• _Exercise requirements_:
a: From the passage below on an Al Qaeda haven in Iraq, pull out word for word everything from "Such a jihadist" down to "London and Glasgow.".
b: Extend the passage below on an Al Qaeda haven in Iraq, picking up right after its final sentence.

• _Selection_:

A persistent Al Qaeda safe haven in Iraq will be a launching pad for attacks against American interests in the region, and even against the United States itself. The National Intelligence Estimate made public in July explains that Al Qaeda “will probably seek to leverage the contacts and capabilities of Al-Qaeda in Iraq, its most visible and capable affiliate and the only one known to have expressed a desire to attack the Homeland.” In addition, a safe haven would be an ideal location from which to attack “near enemy” American allies such as Saudi Arabia and to disrupt the world’s oil supply, which Osama bin Laden has made a priority according to tapes he has released since 9/11. According to one U.S. counterterrorism official, an Al Qaeda haven in Iraq would also be a psychological boost for jihadist terrorists: “The reason Iraq is different than Afghanistan, especially for Al Qaeda is, Iraq is Arab land [and] Al Qaeda is still a predominantly Arab organization.”
Indeed, America’s top strategic challenge post-drawdown is to position itself in such a way as to prevent the emergence of a long-term Iraqi safe haven for Al Qaeda and affiliated terrorist groups. Establishing such a stronghold in the Muslim world has been an integral part of Al Qaeda’s strategy. As Al Qaeda’s number-two, Ayman al Zawahiri, explained in 2001 in his autobiographical Knights Under the Prophet’s Banner, “Liberating the Muslim nation, confronting the enemies of Islam and launching jihad against them require a Muslim authority, established on a Muslim land that raises the banner of jihad and rallies the Muslims around it. Without achieving this goal our actions will mean nothing more than mere and repeated disturbances.”
Such a jihadist haven would then become a launching pad for attacks on the United States and its allies. We have already seen previews: In 2005, the Al Qaeda affiliate in Iraq launched suicide attacks against three American-owned hotels in Amman, Jordan, killing 60. Earlier this year, Saudi authorities arrested 172 jihadists, some of whom had trained in Iraq, who were planning large-scale attacks on oil facilities, Westerners, and government officials. In May, the Los Angeles Times reported that the Iraqi branch of Al Qaeda–a quite profitable enterprise thanks to donations, kidnappings, and protection money–is now wealthy enough to provide funding to Al Qaeda central on the Afghanistan-Pakistan border. And in July, an Iraqi doctor who may have had connections to Al Qaeda in Iraq launched attempted terrorist attacks in London and Glasgow.
What, then, is the best strategy to disrupt Al Qaeda in Iraq–now known by the more Iraqified name of the Islamic State of Iraq–especially given the likely withdrawal of at least a substantial portion of American troops in the next couple of years? The successful elimination in Anbar province of Al Qaeda forces suggests one approach–persuading, empowering, and bribing tribal leaders to do the work for you. Of course, like a game of whack-a-mole, Al Qaeda fighters have now migrated to other provinces such as Diyala. Applying the Anbar model to fight Al Qaeda in other parts of the country is a promising strategy, particularly since it uses relatively few U.S. troops to leverage larger local forces. The Shia-dominated Maliki government is not happy with such an approach, believing–probably correctly–that enhancing the powers of the Sunni tribes in any manner hurts its own interests. That unhappiness is a price the United States should feel comfortable accepting, given that its own interests are far from identical with those of the Maliki government’s.

• _Material provided_:
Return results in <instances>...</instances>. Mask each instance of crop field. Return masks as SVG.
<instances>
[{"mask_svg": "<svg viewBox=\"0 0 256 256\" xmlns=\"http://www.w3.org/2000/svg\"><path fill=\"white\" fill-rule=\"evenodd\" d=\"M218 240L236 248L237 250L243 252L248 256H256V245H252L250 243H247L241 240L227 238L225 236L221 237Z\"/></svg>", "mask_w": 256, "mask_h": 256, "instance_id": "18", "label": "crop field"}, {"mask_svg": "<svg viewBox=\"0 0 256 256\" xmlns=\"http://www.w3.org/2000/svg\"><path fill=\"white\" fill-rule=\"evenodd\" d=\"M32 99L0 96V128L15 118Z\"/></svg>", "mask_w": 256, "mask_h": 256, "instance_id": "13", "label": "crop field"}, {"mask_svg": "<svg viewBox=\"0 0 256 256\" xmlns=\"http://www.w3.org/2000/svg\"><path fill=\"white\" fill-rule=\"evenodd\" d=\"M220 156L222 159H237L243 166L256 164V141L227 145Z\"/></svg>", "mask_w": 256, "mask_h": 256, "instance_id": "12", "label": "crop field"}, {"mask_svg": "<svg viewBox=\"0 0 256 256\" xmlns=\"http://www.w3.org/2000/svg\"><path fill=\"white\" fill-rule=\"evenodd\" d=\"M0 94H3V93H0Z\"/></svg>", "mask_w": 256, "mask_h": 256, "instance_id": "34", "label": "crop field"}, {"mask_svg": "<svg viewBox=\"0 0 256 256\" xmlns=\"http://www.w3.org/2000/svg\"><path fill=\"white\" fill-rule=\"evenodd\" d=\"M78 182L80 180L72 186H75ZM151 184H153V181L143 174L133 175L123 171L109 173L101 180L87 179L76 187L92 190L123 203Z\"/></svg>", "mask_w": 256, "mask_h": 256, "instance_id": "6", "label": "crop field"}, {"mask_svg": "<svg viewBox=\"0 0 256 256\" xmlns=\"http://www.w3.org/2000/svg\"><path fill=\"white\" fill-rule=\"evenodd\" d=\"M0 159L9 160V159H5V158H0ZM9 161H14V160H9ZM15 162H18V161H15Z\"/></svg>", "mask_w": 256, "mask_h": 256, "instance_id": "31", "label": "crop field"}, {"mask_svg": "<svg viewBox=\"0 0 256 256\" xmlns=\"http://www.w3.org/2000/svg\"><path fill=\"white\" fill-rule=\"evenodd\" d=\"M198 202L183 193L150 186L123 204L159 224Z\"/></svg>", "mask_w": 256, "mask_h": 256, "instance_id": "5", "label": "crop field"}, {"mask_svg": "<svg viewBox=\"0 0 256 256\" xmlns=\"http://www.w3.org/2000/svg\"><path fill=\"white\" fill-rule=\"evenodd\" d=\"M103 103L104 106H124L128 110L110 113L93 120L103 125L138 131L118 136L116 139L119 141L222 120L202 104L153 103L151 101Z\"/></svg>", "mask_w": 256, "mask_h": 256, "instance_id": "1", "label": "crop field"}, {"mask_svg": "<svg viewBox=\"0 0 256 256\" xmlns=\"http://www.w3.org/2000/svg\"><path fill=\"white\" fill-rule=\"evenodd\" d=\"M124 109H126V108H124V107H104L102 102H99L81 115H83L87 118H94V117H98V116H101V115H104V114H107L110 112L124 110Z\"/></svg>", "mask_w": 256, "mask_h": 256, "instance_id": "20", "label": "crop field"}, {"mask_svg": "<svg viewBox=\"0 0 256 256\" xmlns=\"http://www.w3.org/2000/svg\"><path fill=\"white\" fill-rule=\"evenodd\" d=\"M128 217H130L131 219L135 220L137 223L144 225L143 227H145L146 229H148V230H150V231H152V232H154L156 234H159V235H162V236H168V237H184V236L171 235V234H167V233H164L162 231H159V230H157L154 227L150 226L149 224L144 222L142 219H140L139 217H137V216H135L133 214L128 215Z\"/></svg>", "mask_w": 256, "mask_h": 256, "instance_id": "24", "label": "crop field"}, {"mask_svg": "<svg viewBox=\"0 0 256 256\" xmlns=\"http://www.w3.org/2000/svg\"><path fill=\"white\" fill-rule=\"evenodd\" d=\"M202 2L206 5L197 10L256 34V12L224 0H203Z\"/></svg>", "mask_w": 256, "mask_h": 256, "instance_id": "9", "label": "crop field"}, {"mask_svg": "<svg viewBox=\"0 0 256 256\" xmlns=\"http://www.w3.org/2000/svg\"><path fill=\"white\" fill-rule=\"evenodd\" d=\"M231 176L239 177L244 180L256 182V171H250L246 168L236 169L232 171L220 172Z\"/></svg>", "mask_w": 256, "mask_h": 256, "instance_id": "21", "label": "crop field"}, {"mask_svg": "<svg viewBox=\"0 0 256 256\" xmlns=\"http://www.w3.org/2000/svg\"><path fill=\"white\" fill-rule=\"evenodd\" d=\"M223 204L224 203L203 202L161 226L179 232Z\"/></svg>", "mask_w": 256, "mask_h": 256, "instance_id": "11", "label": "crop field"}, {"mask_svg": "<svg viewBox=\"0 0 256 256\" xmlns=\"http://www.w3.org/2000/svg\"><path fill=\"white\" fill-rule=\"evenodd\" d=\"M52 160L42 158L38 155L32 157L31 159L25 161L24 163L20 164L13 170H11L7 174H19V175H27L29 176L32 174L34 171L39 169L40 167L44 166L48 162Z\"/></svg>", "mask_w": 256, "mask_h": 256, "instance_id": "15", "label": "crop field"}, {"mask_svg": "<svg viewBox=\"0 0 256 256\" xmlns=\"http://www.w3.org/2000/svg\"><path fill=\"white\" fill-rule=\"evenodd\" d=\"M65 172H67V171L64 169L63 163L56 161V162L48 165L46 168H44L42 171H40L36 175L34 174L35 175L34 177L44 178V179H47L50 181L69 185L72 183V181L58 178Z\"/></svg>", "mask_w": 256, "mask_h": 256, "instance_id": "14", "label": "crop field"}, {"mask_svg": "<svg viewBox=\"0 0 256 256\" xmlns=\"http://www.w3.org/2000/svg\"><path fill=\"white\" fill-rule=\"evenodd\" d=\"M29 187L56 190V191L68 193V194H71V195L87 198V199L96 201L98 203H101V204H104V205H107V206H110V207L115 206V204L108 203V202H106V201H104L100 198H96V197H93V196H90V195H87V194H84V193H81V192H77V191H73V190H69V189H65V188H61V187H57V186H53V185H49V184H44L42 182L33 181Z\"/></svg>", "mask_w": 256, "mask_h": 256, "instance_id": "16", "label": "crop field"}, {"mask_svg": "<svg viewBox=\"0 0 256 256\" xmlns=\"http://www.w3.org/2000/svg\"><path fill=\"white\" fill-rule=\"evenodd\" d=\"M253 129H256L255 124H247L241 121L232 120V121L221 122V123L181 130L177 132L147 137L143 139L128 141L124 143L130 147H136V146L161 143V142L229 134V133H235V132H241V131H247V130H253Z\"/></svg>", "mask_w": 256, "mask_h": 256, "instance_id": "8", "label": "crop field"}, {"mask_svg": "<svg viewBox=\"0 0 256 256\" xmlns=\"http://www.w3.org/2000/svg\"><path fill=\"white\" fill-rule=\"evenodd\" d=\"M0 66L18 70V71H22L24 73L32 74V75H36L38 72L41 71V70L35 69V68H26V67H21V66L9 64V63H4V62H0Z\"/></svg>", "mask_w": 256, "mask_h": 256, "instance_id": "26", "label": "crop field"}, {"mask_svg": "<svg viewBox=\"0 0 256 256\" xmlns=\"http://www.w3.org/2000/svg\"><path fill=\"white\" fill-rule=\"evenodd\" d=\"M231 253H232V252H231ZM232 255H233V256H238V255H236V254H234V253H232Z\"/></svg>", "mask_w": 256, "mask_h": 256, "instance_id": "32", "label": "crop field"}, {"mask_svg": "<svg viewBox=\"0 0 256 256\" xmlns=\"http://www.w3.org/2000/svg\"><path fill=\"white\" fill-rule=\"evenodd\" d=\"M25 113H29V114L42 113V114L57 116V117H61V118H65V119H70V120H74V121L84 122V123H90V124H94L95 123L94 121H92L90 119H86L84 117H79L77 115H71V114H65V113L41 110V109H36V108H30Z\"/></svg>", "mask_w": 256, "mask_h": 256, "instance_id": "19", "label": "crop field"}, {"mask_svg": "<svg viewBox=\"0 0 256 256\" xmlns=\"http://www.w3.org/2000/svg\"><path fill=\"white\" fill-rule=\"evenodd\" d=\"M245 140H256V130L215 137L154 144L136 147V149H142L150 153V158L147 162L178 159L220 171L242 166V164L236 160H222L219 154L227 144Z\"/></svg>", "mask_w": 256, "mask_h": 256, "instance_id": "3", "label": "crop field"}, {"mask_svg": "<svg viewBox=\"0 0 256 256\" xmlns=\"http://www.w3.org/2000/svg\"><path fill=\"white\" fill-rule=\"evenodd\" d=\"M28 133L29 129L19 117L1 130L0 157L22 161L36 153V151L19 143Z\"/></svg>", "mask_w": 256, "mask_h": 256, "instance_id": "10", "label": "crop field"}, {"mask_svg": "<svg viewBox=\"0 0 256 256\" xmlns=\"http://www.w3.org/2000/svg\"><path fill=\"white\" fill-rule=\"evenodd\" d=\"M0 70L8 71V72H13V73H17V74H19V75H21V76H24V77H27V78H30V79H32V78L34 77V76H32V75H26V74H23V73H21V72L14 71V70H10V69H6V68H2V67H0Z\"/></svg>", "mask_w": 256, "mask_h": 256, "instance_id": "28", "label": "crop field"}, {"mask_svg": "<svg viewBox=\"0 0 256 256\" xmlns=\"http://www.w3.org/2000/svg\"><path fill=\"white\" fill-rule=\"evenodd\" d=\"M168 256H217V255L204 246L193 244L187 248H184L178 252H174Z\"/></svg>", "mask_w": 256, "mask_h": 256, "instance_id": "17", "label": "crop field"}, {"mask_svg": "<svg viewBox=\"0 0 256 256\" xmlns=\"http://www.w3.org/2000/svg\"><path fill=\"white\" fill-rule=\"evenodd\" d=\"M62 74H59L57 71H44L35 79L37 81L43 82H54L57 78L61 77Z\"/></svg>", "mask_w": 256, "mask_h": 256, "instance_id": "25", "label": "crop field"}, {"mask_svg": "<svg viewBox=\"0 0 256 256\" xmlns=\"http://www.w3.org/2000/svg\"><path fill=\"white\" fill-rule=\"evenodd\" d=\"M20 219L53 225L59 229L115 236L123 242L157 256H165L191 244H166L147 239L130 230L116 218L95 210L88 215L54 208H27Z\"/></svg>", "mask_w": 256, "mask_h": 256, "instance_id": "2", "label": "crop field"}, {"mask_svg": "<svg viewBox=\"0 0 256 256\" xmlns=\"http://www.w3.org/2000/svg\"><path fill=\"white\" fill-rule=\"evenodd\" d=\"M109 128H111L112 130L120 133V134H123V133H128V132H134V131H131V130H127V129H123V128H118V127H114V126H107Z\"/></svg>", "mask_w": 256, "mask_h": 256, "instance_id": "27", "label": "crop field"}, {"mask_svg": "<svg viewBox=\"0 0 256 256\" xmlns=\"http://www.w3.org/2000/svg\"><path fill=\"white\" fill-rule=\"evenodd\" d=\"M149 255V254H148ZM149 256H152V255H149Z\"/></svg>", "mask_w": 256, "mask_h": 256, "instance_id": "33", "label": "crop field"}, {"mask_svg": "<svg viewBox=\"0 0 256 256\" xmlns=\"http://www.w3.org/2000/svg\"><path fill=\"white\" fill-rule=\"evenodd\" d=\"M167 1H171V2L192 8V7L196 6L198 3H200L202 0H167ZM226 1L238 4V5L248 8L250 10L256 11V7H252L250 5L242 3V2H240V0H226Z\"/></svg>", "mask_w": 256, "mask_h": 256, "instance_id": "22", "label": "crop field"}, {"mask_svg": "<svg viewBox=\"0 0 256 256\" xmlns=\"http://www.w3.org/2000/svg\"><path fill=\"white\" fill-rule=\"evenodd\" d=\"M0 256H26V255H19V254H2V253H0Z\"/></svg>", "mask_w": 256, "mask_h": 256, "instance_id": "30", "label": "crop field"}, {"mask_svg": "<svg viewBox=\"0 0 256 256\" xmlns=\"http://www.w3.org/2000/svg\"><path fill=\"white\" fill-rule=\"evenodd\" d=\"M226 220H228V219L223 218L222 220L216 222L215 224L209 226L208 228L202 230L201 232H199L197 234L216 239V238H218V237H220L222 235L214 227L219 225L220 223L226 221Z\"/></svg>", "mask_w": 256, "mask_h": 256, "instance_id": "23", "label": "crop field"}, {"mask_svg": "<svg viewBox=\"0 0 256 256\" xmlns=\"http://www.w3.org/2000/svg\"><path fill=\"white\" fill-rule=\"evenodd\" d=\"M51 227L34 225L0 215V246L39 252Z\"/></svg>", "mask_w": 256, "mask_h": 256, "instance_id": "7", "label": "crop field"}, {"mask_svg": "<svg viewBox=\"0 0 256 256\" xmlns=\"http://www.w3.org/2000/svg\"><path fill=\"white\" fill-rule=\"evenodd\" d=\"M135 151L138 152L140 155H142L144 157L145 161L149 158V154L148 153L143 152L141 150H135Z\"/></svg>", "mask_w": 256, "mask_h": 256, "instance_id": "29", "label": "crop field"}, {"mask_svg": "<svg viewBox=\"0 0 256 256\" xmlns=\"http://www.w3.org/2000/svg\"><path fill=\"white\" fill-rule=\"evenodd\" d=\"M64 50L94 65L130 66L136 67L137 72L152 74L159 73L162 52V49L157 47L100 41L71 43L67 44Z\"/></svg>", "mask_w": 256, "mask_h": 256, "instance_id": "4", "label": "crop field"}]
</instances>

• _Answers to each task_:
a:
Such a jihadist haven would then become a launching pad for attacks on the United States and its allies. We have already seen previews: In 2005, the Al Qaeda affiliate in Iraq launched suicide attacks against three American-owned hotels in Amman, Jordan, killing 60. Earlier this year, Saudi authorities arrested 172 jihadists, some of whom had trained in Iraq, who were planning large-scale attacks on oil facilities, Westerners, and government officials. In May, the Los Angeles Times reported that the Iraqi branch of Al Qaeda–a quite profitable enterprise thanks to donations, kidnappings, and protection money–is now wealthy enough to provide funding to Al Qaeda central on the Afghanistan-Pakistan border. And in July, an Iraqi doctor who may have had connections to Al Qaeda in Iraq launched attempted terrorist attacks in London and Glasgow.

b:
However, the United States cannot wholly rely on tribes of uncertain loyalties to secure its interests in Iraq, which include not only disrupting Al Qaeda but also securing a number of bases and the enormous embassy that is being built in Baghdad. Other important functions the U.S. military will have to sustain after a withdrawal include training the Iraqi army and any other groups who might help American interests; gathering intelligence; maintaining some kind of reserve combat force; regularly deploying several thousand Special Forces troops for operations against Al Qaeda; and, of course, maintaining the logistical tail to supply all of those functions and soldiers. Given the need to successfully continue those various tasks, some estimate the United States will have to maintain a reinforced division of about 20,000 soldiers combined with logistical delivery teams of a further 10,000 to 15,000 to supply them. Those soldiers should not be stationed “over the horizon” in countries like Kuwait, but should remain inside Iraq for the foreseeable future. This is not only a practical demand of defeating Al Qaeda; after all, we don’t want to have to “reinvade Iraq” in some future emergency. It is also an important symbolic move, as a total U.S. withdrawal would confirm what Osama bin Laden has said for more than a decade–that the United States is a weak superpower, just as the Soviet Union was in Afghanistan during the 1980s.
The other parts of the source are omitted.